Source data
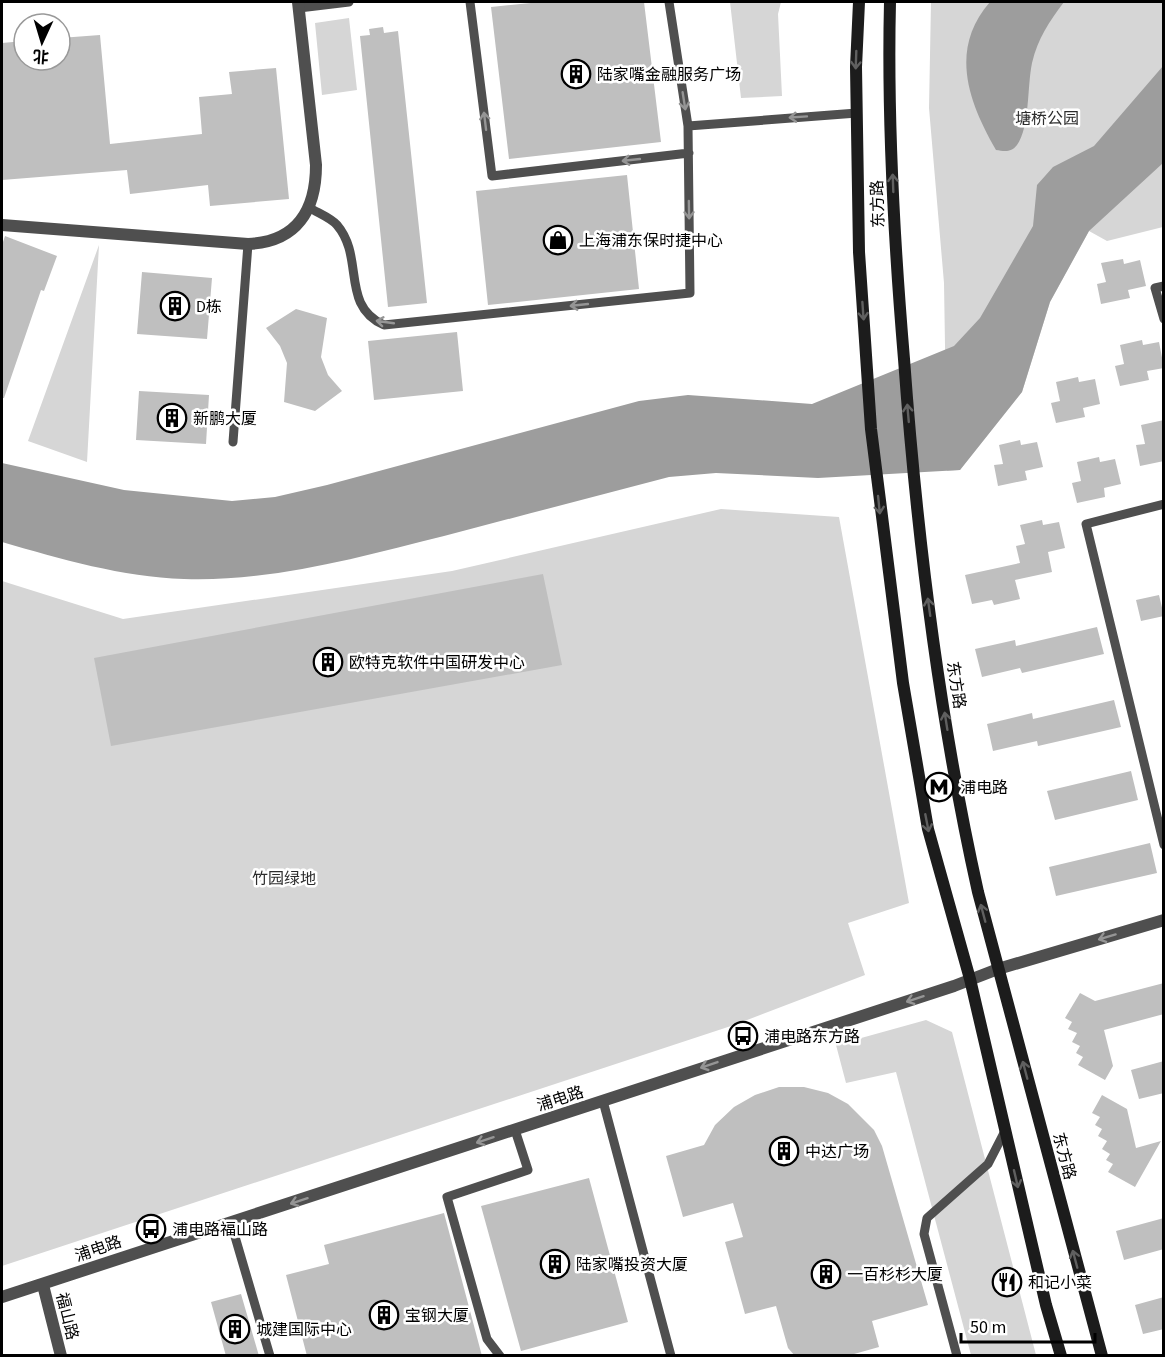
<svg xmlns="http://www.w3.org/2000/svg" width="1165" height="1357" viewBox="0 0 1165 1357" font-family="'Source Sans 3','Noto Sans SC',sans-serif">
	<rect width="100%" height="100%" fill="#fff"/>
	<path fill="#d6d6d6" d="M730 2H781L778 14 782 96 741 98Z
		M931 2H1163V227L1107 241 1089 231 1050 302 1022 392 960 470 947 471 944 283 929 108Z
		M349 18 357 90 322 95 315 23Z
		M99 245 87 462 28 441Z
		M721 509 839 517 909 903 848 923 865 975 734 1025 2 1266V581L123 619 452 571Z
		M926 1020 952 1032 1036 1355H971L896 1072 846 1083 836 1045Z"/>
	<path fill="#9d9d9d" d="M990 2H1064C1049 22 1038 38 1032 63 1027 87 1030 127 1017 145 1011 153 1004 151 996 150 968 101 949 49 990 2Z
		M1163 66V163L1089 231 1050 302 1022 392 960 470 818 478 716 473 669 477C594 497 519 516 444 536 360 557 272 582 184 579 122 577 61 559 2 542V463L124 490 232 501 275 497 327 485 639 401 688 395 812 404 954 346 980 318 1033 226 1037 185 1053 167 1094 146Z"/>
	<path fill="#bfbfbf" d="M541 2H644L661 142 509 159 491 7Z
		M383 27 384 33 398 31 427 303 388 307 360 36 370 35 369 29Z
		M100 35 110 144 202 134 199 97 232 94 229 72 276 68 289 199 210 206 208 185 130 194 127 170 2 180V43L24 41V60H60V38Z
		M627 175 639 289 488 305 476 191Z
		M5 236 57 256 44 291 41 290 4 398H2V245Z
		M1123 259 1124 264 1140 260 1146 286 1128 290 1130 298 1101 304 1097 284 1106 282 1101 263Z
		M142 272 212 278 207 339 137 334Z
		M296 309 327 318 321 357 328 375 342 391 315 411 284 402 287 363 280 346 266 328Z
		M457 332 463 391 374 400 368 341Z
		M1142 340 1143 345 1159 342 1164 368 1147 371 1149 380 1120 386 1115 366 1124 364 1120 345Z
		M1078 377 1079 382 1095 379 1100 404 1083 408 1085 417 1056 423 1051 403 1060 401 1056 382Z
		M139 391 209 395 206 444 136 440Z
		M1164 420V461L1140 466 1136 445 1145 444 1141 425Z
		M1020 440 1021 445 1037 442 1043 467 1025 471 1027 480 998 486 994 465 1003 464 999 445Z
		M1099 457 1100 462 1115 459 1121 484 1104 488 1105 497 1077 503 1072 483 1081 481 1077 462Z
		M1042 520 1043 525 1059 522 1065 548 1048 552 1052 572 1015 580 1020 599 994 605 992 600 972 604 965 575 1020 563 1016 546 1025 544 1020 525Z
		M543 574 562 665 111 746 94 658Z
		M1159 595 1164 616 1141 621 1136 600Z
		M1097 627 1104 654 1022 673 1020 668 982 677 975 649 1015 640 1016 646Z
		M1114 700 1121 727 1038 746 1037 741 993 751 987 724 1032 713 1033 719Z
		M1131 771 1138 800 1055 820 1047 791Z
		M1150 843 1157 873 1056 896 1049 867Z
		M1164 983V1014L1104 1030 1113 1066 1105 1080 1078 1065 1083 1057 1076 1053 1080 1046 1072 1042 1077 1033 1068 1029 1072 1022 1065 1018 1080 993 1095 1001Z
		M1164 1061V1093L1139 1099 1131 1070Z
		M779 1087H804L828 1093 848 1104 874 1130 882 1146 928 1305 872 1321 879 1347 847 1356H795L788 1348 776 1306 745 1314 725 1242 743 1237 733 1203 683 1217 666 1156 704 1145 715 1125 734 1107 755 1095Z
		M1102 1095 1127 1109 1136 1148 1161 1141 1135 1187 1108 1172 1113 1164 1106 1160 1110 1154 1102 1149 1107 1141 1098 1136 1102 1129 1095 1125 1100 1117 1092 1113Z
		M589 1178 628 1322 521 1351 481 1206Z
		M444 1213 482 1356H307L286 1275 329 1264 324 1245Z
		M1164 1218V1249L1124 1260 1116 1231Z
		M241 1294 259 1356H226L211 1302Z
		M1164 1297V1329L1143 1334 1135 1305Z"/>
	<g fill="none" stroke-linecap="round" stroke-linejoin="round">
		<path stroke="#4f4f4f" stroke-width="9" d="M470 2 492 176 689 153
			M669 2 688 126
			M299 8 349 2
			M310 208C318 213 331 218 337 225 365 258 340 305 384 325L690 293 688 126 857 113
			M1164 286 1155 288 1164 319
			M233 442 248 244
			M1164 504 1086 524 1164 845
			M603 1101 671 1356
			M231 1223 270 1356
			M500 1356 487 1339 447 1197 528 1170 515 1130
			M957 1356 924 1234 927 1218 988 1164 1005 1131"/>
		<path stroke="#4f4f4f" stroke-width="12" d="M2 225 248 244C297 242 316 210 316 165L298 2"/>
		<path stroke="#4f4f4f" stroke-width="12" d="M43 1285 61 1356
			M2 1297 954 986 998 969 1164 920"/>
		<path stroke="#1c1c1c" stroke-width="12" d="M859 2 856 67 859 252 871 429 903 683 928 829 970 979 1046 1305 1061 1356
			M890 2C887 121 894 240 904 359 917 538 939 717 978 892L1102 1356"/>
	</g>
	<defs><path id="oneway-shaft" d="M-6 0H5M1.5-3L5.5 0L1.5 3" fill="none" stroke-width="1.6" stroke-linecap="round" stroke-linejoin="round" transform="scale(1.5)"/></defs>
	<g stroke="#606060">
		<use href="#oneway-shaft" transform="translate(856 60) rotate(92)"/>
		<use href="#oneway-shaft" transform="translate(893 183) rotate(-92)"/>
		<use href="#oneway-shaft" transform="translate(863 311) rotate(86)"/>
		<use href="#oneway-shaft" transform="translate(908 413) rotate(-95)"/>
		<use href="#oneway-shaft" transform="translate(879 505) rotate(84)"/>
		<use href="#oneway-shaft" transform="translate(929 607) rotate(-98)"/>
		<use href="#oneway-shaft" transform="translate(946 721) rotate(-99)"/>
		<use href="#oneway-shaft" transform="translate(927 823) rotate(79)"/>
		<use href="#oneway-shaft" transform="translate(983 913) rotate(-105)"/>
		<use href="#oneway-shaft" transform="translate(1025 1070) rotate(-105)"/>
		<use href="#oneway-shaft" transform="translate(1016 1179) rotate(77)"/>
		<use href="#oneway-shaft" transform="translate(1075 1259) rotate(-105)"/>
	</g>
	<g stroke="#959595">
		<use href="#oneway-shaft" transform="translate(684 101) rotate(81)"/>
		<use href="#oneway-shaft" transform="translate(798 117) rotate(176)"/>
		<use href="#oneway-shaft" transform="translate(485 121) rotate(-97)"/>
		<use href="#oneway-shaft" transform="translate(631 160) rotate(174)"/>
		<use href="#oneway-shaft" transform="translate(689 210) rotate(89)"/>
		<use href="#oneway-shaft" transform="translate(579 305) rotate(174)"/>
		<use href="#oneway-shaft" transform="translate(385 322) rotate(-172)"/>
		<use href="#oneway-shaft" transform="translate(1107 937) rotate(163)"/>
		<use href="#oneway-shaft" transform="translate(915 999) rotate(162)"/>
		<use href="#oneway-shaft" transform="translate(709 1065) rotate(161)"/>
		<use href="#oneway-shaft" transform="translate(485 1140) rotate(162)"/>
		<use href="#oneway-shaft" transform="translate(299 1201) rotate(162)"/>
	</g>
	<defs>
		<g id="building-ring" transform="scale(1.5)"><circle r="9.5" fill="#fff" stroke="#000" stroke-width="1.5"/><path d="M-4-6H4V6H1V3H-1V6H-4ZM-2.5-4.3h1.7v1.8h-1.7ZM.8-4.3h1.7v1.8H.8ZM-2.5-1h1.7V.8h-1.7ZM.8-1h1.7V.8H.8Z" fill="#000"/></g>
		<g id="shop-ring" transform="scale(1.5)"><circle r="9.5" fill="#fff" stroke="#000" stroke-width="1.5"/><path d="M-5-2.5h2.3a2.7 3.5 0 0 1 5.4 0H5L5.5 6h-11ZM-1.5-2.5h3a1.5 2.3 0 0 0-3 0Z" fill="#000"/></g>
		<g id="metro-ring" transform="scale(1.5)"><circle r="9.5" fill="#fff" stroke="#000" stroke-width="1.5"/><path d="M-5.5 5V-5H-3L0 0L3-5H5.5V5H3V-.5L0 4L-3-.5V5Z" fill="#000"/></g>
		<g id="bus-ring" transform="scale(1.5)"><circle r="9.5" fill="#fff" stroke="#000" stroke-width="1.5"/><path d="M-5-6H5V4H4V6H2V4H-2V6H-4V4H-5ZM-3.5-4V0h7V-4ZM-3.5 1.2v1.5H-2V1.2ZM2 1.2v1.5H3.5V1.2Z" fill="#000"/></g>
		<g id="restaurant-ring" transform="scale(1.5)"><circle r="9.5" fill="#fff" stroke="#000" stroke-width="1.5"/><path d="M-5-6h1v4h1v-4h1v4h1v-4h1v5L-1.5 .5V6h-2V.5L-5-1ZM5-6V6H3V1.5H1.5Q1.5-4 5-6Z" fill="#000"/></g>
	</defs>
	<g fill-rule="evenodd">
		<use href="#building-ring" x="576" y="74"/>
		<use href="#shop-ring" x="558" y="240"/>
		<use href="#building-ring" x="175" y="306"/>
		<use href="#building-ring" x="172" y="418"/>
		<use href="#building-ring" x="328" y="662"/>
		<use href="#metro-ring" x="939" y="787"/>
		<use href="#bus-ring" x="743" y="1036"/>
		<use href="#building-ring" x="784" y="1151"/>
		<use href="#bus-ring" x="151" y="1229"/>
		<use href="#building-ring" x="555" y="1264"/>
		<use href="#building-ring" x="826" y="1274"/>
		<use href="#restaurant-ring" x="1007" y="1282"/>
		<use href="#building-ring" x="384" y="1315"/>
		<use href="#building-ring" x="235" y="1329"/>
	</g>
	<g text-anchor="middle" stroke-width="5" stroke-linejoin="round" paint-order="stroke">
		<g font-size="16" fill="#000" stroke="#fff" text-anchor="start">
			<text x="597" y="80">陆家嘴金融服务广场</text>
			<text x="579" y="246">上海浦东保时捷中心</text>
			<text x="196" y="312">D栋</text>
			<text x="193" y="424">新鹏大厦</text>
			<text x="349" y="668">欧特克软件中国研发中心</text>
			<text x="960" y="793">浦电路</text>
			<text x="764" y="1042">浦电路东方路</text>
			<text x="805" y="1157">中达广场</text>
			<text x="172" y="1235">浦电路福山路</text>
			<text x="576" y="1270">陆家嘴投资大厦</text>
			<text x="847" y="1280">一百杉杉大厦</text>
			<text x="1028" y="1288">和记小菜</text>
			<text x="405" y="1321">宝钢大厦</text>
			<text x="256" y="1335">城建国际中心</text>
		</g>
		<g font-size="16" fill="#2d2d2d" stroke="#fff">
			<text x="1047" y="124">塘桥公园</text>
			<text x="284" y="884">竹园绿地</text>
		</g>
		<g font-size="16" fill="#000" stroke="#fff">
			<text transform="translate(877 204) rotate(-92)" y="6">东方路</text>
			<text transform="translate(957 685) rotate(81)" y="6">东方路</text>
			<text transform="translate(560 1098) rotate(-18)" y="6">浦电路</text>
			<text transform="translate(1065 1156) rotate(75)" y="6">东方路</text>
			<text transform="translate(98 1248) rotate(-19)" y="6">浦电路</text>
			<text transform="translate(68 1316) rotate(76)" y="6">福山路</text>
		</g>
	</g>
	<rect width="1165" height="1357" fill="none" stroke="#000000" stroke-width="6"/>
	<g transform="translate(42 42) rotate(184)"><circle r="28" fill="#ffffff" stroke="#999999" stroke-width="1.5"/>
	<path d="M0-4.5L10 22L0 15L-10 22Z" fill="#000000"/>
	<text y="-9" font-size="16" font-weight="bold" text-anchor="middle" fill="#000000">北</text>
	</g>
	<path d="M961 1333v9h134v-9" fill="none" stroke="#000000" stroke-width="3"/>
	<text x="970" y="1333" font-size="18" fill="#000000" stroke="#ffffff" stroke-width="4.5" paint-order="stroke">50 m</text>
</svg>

Instructions for the task
Output the material above exactly, but only from the line that carries "M1164 1218V1249L1124 1260 1116 1231Z" through the line that carries "M500 1356 487".

Reply
		M1164 1218V1249L1124 1260 1116 1231Z
		M241 1294 259 1356H226L211 1302Z
		M1164 1297V1329L1143 1334 1135 1305Z"/>
	<g fill="none" stroke-linecap="round" stroke-linejoin="round">
		<path stroke="#4f4f4f" stroke-width="9" d="M470 2 492 176 689 153
			M669 2 688 126
			M299 8 349 2
			M310 208C318 213 331 218 337 225 365 258 340 305 384 325L690 293 688 126 857 113
			M1164 286 1155 288 1164 319
			M233 442 248 244
			M1164 504 1086 524 1164 845
			M603 1101 671 1356
			M231 1223 270 1356
			M500 1356 487 1339 447 1197 528 1170 515 1130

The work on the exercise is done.